On 8 April 2021 John Morgan of THE interviewed the former chair of the Office for Students, Michael Barber, the author of ‘deliverology’ under Tony Blair, about his record at the OfS. Barber was keen to plug his new book. Morgan was unconvinced about Barber’s achievements, citing the reservations of many in the sector.
OfS chair’s first interview and first speech
David Kernohan read Lord Wharton’s first interview, in The Telegraph, naturally, on 9 April 2021: “ … what have we learned about the new chair? He knows the party line … However … he spent yesterday talking to the OfS Student Panel, a body that I imagine brought up none of the issues raised here and pressed the need for more immediate action on problems that are facing students right now. Stuff like the pandemic, accommodation, fee refunds, consumer guidance, sexual misconduct, support for care experienced students. None of which came up in the first public statement from the chair of the Office for Students.”
Wharton’s first public speech on 14 May 2021, to UUK, played some familiar tunes. He stated his priorities as: widening access; attacking ‘low quality’ courses; tackling harassment of students; and reducing the regulatory burden. He urged universities to adopt the IHRA definition of anti-semitism, just two days after Universities Minister Michelle Donelan had admitted on BBC Radio 4 that the proposed free speech legislation might force universities to give a platform to holocaust deniers. And one day after Number 10 had contradicted her and said holocaust denial was unacceptable, as Kate Plummer explained for Indy100 on 13 May 2021.

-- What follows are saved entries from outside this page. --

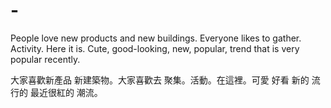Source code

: # -
People love new products and new buildings. Everyone likes to gather. Activity. Here it is. Cute, good-looking, new, popular, trend that is very popular recently.

大家喜歡新產品 新建築物。大家喜歡去 聚集。活動。在這裡。可愛 好看 新的 流行的 最近很紅的 潮流。
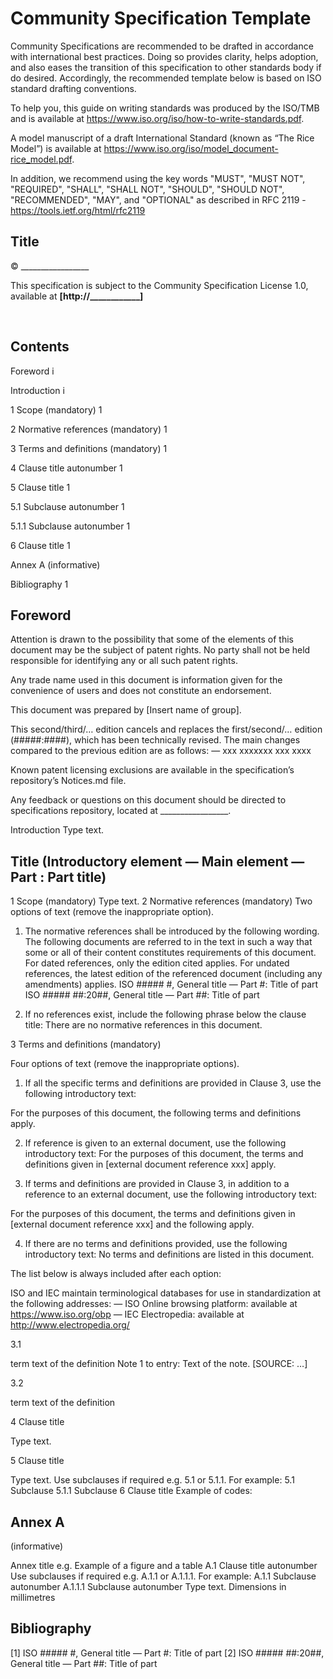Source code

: # Community Specification Template

Community Specifications are recommended to be drafted in accordance with international best practices.  Doing so provides clarity, helps adoption, and also eases the transition of this specification to other standards body if do desired.  Accordingly, the recommended template below is based on ISO standard drafting conventions.

To help you, this guide on writing standards was produced by the ISO/TMB and is available at https://www.iso.org/iso/how-to-write-standards.pdf.

A model manuscript of a draft International Standard (known as “The Rice Model”) is available at https://www.iso.org/iso/model_document-rice_model.pdf.

In addition, we recommend using the key words "MUST", "MUST NOT", "REQUIRED", "SHALL", "SHALL NOT", "SHOULD", "SHOULD NOT", "RECOMMENDED",  "MAY", and "OPTIONAL" as described in RFC 2119 -  https://tools.ietf.org/html/rfc2119

 
## Title

 
© _________________

This specification is subject to the Community Specification License 1.0, available at **[http://____________]**

 

## Contents
Foreword	i

Introduction	i

1	Scope (mandatory)	1

2	Normative references (mandatory)	1

3	Terms and definitions (mandatory)	1

4	Clause title autonumber	1

5	Clause title	1

5.1	Subclause autonumber	1

5.1.1	Subclause autonumber	1

6	Clause title	1

Annex A (informative)  

Bibliography	1


## Foreword

Attention is drawn to the possibility that some of the elements of this document may be the subject of patent rights. No party shall not be held responsible for identifying any or all such patent rights.

Any trade name used in this document is information given for the convenience of users and does not constitute an endorsement.

This document was prepared by [Insert name of group].

This second/third/… edition cancels and replaces the first/second/… edition (#####:####), which has been technically revised.
The main changes compared to the previous edition are as follows:
—	xxx xxxxxxx xxx xxxx

Known patent licensing exclusions are available in the specification’s repository’s Notices.md file.

Any feedback or questions on this document should be directed to specifications repository, located at _________________.

Introduction
Type text.

 
## Title (Introductory element — Main element — Part : Part title)
1	Scope (mandatory)
Type text.
2	Normative references (mandatory)
Two options of text (remove the inappropriate option).
1)	The normative references shall be introduced by the following wording.
The following documents are referred to in the text in such a way that some or all of their content constitutes requirements of this document. For dated references, only the edition cited applies. For undated references, the latest edition of the referenced document (including any amendments) applies.
ISO ##### #, General title — Part #: Title of part
ISO ##### ##:20##, General title — Part ##: Title of part

2)	If no references exist, include the following phrase below the clause title:
There are no normative references in this document.

3	Terms and definitions (mandatory)

Four options of text (remove the inappropriate options).
1)	If all the specific terms and definitions are provided in Clause 3, use the following introductory text:

For the purposes of this document, the following terms and definitions apply.

2)	If reference is given to an external document, use the following introductory text:
For the purposes of this document, the terms and definitions given in [external document reference xxx] apply.

3)	If terms and definitions are provided in Clause 3, in addition to a reference to an external document, use the following introductory text:

For the purposes of this document, the terms and definitions given in [external document reference xxx] and the following apply.

4)	If there are no terms and definitions provided, use the following introductory text:
No terms and definitions are listed in this document.

The list below is always included after each option:

ISO and IEC maintain terminological databases for use in standardization at the following addresses:
—	ISO Online browsing platform: available at https://www.iso.org/obp
—	IEC Electropedia: available at http://www.electropedia.org/

3.1

term
text of the definition
Note 1 to entry: Text of the note.
[SOURCE: …]

3.2

term
text of the definition

4	Clause title 

Type text.

5	Clause title

Type text.
Use subclauses if required e.g. 5.1 or 5.1.1. For example:
5.1	Subclause 
5.1.1	Subclause 
6	Clause title
Example of codes:

## Annex A
(informative)

Annex title e.g. Example of a figure and a table
A.1	Clause title autonumber
Use subclauses if required e.g. A.1.1 or A.1.1.1. For example:
A.1.1	Subclause autonumber
A.1.1.1	Subclause autonumber
Type text.
Dimensions in millimetres

## Bibliography

[1]	ISO ##### #, General title — Part #: Title of part
[2]	ISO ##### ##:20##, General title — Part ##: Title of part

The OfS will decide what counts as decent assessment practice
On 23 June 2021 the OfS launched a review of “… the policies and practices of a number of universities to identify approaches that maintain rigour in assessment and those that do not. The findings of the review will be published, identifying where the OfS is likely to have future regulatory concerns as well as areas of good practice.” The target is ‘inclusive’ practices “that disregard poor spelling, punctuation and grammar”. We’re all in favour of good spelling, punctuation and grammar. But not at all in favour of the national regulator deciding what counts as a good piece of work ten levels away from the students doing it and the teachers assessing it.
The ‘50% cut’ in funding for some arts subjects is really 1%
An OfS media release on 7 May pointed out that reports of a ’50% cut’ in funding for some courses was actually a cut in a small subsidy additional to the £9250 fee, which amounted to an average £243 – so the cut was actually £121.50.
OfS says it is reducing the regulatory burden
Nicola Dandridge, OfS chief executive, blogged on 18 May 2021 about the latest OfS data and how the burden of regulation had been reduced. For most providers the total fees for OfS, HESA and QAA were less than £20 per student. In her 10 June blog on ‘The road to more rigorous regulation’, OfS Director of Regulation Susan Lapworth picked her way through the policy and practice minefield of how OfS regulation will develop in future, skilfully sidestepping without ignoring most of the idiocies of the culture wars.
OfS Annual Report
The statutorily-required OfS ‘performance report’ and accounts for 2020-2021 were published by the House of Commons (HC 156) in June 2021.
The geography of graduate pay
“Graduates are most likely to enter well-paid jobs if they live in London or the South East.” was the hardly surprising headline finding of a report published by OfS on 2 June 2021, but there was much useful information in the full report.